● Work instructions: Locate every line in the data below that contains the string "chart" and copy each of those lines, treating uppercase and lowercase as different.

● Information shown:
+ + +

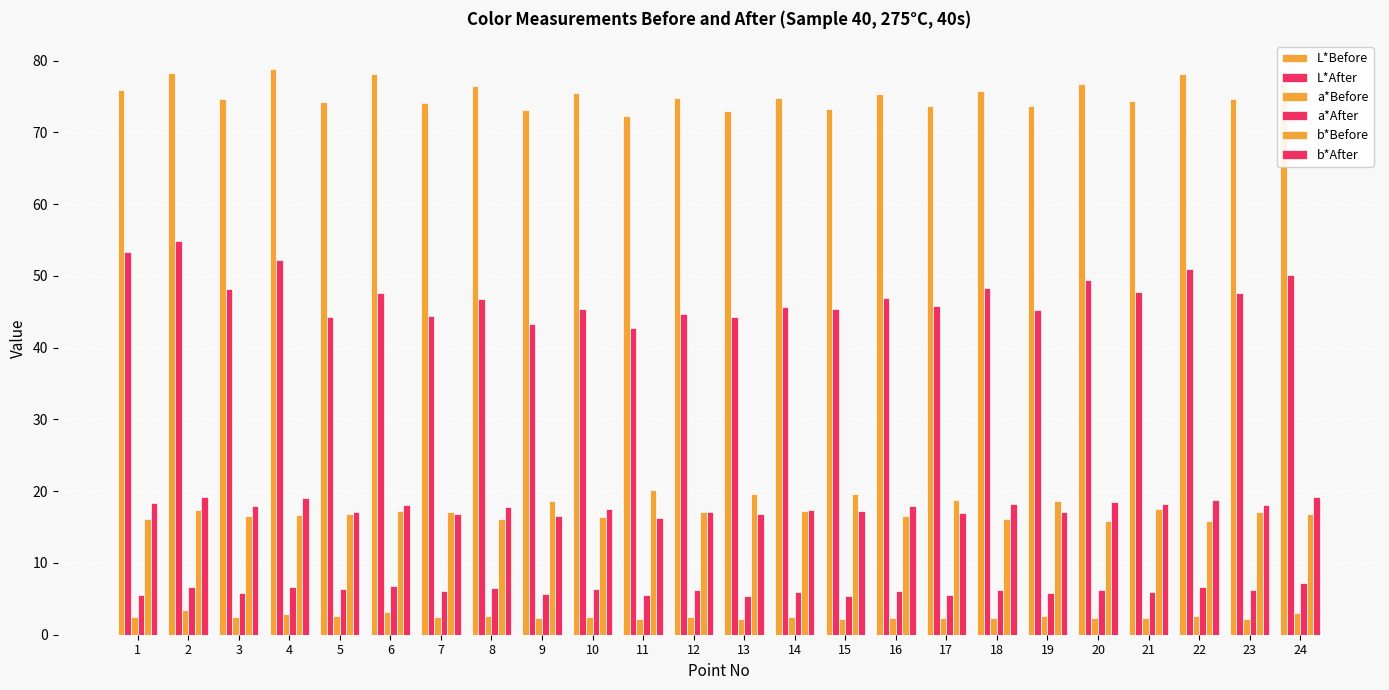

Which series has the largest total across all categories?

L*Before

+ + +

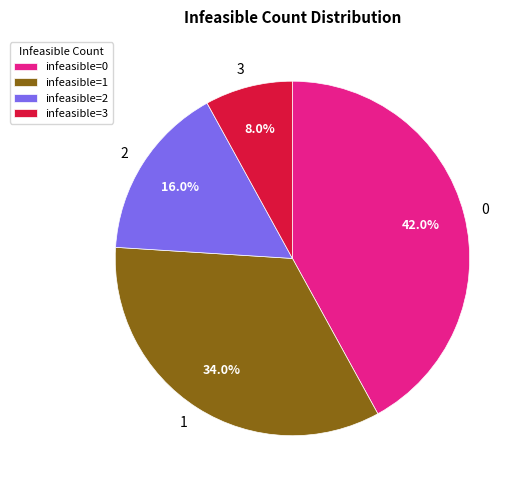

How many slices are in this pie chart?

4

+ + +

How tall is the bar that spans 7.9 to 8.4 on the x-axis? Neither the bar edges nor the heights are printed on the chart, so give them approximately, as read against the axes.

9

+ + +

● Answer for this exercise:
How many slices are in this pie chart?
How tall is the bar that spans 7.9 to 8.4 on the x-axis? Neither the bar edges nor the heights are printed on the chart, so give them approximately, as read against the axes.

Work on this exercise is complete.